On Sun, 16 Oct 2016 21:39:41 -0400
> I am probably using git in an unusual way.
> I want to do some development for a project that is managed by
> Mercurial (scite / scintilla), but, for the sake of learning git (and
> minimizing the need to learn anything else) I want to use git for
> the work I do.
> I've downloaded the source code as tarballs (which are available--I
> could also have downloaded the source code using Mercurial, but, as
> long as the tarballs are available, I'd prefer to do it using
> I originally downloaded version 3.66 of the source code, untarred it
> into a working directory, initialized a git repository, and then
> added and committed the source code to the git repository.
> So far, I haven't actually made any changes to the source code.

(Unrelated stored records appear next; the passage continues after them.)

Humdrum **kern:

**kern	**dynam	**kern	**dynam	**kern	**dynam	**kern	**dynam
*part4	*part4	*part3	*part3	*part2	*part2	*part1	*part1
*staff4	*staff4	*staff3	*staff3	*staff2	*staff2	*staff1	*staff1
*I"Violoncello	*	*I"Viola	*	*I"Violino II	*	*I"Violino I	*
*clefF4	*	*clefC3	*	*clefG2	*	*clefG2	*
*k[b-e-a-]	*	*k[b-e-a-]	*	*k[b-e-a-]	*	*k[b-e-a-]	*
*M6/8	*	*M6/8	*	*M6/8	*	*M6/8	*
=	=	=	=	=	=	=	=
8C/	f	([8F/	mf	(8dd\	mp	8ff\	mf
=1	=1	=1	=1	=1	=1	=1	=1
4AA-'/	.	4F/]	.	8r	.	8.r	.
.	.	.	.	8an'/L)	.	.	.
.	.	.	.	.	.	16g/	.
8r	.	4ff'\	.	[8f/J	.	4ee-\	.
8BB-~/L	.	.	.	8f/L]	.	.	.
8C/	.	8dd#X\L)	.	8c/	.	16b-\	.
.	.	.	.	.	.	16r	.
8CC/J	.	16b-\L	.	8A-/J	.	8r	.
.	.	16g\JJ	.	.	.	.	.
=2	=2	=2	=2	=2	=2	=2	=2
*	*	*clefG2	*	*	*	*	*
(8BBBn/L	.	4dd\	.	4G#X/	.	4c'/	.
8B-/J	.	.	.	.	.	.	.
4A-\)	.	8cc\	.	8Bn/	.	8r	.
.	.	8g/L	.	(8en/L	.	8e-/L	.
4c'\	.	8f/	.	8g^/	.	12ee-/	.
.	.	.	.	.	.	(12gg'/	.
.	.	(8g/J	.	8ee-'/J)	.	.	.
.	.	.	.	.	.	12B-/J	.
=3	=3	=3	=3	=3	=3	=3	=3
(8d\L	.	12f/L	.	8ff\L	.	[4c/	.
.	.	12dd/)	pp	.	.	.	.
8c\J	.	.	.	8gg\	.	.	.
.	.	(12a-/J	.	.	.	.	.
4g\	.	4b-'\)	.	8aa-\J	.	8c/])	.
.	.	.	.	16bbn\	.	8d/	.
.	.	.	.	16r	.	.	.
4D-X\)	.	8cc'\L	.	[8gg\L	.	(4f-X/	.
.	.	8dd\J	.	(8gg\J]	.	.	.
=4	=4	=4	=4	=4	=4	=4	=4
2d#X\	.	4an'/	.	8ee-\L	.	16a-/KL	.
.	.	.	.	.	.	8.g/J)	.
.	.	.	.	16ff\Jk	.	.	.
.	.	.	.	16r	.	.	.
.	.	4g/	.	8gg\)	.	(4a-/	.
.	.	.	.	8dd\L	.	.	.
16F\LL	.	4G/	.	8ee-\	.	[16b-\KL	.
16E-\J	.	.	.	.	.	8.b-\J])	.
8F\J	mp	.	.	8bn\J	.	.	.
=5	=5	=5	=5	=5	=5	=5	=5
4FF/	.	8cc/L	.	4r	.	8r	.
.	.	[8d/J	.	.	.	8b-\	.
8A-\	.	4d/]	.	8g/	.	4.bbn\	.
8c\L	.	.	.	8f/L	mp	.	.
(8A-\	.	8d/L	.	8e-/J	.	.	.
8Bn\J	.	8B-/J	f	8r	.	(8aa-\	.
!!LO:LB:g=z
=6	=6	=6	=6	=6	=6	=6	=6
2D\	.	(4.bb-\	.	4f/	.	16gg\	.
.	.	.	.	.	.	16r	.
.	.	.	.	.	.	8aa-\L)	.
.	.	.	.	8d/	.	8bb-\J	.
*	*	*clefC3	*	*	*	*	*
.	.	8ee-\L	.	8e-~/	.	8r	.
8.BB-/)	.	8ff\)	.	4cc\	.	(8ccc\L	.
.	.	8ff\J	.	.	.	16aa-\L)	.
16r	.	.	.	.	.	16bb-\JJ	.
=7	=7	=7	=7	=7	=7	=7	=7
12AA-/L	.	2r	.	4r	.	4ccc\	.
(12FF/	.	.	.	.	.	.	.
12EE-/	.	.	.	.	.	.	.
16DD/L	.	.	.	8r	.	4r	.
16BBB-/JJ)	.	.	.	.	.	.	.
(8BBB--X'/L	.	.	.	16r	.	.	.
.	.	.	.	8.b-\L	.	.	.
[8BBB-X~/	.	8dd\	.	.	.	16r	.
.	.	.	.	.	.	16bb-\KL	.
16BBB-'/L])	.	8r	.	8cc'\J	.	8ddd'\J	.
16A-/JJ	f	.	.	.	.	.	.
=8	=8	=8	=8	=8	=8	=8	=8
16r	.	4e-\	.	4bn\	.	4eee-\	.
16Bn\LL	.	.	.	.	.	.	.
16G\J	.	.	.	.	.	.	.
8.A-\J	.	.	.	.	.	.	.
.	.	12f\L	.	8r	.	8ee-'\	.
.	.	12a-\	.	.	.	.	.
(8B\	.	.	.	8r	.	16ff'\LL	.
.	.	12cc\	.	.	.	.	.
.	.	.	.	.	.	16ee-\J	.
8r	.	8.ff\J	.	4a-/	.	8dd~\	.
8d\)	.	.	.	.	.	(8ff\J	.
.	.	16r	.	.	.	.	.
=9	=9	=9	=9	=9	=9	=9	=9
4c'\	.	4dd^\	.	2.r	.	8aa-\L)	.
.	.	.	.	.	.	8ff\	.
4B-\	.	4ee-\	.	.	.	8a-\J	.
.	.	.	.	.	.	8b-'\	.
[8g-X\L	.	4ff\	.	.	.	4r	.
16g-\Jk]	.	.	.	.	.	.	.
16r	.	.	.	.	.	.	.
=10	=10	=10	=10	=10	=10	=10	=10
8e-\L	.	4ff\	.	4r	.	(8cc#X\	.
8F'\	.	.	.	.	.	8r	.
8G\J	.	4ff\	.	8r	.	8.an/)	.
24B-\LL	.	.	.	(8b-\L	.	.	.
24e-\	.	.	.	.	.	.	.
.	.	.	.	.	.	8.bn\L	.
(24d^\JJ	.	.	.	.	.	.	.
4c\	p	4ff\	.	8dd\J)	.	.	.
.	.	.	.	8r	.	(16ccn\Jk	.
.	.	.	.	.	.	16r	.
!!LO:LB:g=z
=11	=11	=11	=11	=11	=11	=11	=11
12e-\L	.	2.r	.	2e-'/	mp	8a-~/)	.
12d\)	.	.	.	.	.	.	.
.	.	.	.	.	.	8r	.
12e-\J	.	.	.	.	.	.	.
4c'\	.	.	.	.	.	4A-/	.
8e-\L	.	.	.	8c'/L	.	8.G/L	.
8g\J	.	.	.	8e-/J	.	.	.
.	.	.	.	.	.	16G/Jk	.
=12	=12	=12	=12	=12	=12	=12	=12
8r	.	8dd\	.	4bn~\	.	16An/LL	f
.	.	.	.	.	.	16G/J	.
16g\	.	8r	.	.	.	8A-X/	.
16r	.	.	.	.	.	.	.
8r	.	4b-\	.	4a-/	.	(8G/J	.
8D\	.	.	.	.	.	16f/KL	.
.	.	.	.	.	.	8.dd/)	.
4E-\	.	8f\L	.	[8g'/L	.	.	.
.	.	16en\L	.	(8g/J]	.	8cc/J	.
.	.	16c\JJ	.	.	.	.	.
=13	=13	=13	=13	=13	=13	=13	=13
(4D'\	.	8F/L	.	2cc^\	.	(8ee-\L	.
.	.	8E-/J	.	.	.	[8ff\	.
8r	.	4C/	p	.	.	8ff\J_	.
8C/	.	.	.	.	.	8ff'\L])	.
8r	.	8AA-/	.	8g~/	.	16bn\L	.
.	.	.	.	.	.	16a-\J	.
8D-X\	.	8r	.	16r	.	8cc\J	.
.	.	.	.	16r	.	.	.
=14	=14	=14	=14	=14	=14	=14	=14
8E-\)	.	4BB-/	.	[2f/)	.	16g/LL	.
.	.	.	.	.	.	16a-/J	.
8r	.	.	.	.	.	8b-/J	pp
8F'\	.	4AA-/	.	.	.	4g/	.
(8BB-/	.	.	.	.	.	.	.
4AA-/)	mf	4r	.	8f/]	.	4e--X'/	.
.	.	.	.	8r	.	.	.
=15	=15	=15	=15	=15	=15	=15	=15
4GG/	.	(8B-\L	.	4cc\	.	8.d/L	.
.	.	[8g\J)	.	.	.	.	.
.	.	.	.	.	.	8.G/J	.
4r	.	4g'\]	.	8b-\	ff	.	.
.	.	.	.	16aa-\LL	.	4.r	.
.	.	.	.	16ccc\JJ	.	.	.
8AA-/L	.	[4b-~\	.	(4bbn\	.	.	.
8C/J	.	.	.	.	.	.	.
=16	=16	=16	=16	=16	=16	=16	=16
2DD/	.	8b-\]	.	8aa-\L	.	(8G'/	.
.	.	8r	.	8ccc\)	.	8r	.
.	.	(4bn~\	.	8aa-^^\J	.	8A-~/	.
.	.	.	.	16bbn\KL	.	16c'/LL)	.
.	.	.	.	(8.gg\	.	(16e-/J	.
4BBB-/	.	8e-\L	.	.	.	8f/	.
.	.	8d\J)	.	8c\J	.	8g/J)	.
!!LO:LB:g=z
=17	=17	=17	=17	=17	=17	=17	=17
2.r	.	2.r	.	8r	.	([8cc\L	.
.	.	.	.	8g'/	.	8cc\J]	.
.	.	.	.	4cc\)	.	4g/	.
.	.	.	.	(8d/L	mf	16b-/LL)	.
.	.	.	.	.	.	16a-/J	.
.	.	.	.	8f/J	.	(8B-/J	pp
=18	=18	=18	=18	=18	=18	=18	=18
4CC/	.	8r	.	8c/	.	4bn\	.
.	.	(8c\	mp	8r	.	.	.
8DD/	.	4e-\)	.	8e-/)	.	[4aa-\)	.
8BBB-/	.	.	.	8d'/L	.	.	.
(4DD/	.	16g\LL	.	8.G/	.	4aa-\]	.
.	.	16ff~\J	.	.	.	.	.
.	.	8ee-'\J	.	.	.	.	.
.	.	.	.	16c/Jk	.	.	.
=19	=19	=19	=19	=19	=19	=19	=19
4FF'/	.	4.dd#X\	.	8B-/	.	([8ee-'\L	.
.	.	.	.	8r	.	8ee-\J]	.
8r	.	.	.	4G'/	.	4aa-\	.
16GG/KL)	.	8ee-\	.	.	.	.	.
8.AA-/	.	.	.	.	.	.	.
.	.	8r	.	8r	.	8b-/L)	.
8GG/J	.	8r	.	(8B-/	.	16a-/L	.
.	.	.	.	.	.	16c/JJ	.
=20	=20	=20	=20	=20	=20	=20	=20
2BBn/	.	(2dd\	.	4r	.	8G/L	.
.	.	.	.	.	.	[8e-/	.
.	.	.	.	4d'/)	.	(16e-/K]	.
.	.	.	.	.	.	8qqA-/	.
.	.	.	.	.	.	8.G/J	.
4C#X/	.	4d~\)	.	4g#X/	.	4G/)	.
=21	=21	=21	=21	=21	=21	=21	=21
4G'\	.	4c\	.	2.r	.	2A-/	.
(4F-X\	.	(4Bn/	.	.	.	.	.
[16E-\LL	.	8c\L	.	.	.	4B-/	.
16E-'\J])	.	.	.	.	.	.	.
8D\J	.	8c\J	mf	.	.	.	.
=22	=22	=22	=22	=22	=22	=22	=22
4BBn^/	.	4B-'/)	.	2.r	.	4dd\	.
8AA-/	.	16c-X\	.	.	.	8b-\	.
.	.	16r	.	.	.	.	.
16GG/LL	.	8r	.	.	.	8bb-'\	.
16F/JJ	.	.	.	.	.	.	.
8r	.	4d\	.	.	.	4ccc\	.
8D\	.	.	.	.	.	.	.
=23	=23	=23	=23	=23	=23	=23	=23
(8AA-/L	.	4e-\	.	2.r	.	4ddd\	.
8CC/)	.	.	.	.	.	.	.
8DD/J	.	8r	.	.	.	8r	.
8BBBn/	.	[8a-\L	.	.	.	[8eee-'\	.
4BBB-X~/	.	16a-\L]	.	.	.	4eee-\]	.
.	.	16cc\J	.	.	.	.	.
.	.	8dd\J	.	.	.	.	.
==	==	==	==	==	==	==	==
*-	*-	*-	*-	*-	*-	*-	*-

> Now version 3.70 is available, and I sort of repeated the process,
> that is, I untarred the new version into the working directory that I
> had previously created, then did a git status--it seemed to recognize
> the modified files, which I then added and committed.
> So far, so good.
> But, I'm not sure how to handle further updates after I've made local
> changes to the source code.
> The one approach I can think of is to create a patch file before I
> download the next update, then download and untar the next update,
> and then apply that patch file (while doing git adds and commits at
> the appropriate times, which I have to think about).
> But the patch file approach seems rather cumbersome and un-git (and
> un-CMS) like--is there a better approach?
Well, two points here.
The first one: why not use a Git-to-Hg "bridge" to natively work with a
remote Mercurial repository? One such bridge is ; the project's
README file contains pointers to other implementations and the
comparison of them.
This approach allows you to use your CMS of choice to work on the
project while not inventing ad-hoc solutions for bringing in upstream
changes over time.
So OK, let's supposed you did know such solutions exist but consciously
decided to avoid them for whatever reason.
If we only consider your current workflow, I see two issues with it
(and that's the second point).
First, simple untarring of a new upstream tarball and running
`git add -u` on the results is not enough: this does not take care of
the files _deleted_ by upstream in the new release.
What you really need to do is:
1) Delete everything from the work tree and the index:
git rm -rf .
2) Unpack your tarball.
3) Stage the new contents:
git add .
Second, there's no sense to use patches because commits on Git
branches represent changes in a much more convenient way than patches.
While commits are _not_ patches in Git, this is merely an
implementation detail, and each of them still constitutes a changeset.
You can easily see what changes a commit introduced (compared to its
parent commit) by running
git show <commit_id>
Another fact is that Git was expliticly created to support certain
workflows involving patches -- namely, generating patch series and
sending them to a mailing list, and applying a patch series from a
Hence, if you refuse to use a Git-to-Hg bridge for some reason I
suggest you to use normal Git branches to track your changes.
Basically, the workflow would be something like this:
1) Bring a new upstream release in -- recording a commit on some
dedicated branch (I'd name it "upstream").
2) Fork a branch off that commit. Let's call it "devel".
3) Implement whatever set of changes you need there.
Record a commit for each. Feel free to use `git rebase` to massage
that history until you're OK with exporting it.
4) Use `git format-patch` to prepare a set of patches to send.
Note that `git send-email` is able to mail it right away to the
5) Once the new upstream release comes out, repeat step (1)
and then `git rebase` your "devel" onto the new tip of "upstream".